With the passing and implementation of the Biologics Price Competition and Innovation Act in 2010, biosimilars became a new classification of FDA-approved drugs. The biosimilar classification, created with a streamlined drug approval process, was intended to spur competition and reduce the cost of biological product therapies. Since the first FDA-approved biosimilar in 2015, the impact of biosimilars on the US biological product market remains to be seen. As more biosimilar products are approved and marketed, cost-savings are expected with predictions ranging from $54 billion to $250 billion by the mid-2020s. However, a multitude of factors may diminish the cost-saving potential of biosimilars.

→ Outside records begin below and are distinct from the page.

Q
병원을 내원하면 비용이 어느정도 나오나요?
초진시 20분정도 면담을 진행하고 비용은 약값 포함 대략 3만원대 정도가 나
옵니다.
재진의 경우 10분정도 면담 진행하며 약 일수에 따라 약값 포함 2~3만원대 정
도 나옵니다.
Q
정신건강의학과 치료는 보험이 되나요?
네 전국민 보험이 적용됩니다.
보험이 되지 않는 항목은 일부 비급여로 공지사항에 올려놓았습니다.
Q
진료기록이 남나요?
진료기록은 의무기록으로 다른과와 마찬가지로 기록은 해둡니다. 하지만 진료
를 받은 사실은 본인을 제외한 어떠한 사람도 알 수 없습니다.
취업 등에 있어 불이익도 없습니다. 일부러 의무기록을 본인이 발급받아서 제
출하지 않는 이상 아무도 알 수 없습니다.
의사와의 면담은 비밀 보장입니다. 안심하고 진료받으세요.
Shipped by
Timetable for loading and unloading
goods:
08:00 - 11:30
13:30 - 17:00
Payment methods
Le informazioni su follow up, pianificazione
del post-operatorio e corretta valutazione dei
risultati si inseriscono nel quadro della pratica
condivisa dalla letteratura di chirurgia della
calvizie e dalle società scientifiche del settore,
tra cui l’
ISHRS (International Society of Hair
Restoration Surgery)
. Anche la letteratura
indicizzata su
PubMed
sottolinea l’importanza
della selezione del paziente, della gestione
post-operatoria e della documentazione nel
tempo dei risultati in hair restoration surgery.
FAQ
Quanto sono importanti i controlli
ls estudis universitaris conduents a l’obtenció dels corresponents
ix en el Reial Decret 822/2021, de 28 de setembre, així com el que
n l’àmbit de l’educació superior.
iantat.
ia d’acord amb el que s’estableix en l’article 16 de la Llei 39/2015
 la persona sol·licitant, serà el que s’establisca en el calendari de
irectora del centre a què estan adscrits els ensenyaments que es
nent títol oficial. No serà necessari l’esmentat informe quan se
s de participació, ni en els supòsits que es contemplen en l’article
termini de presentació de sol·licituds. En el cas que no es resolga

For biosimilars to gain market share, patients, physicians, and other healthcare professionals will need to accept biosimilars as safe and effective alternatives to reference-biologic products. A key factor in gaining this acceptance is educating the public, physicians, and healthcare professionals on the rigorous approval standards required of biosimilars by the FDA. Other factors that will affect market share of biosimilars include litigation actions by biopharmaceutical manufacturers; positions stated by physician organizations; and the influences of insurers and managed care. The clinical and basic science required for biosimilar approvals will be major underlying elements driving biosimilar acceptance and increased market presence.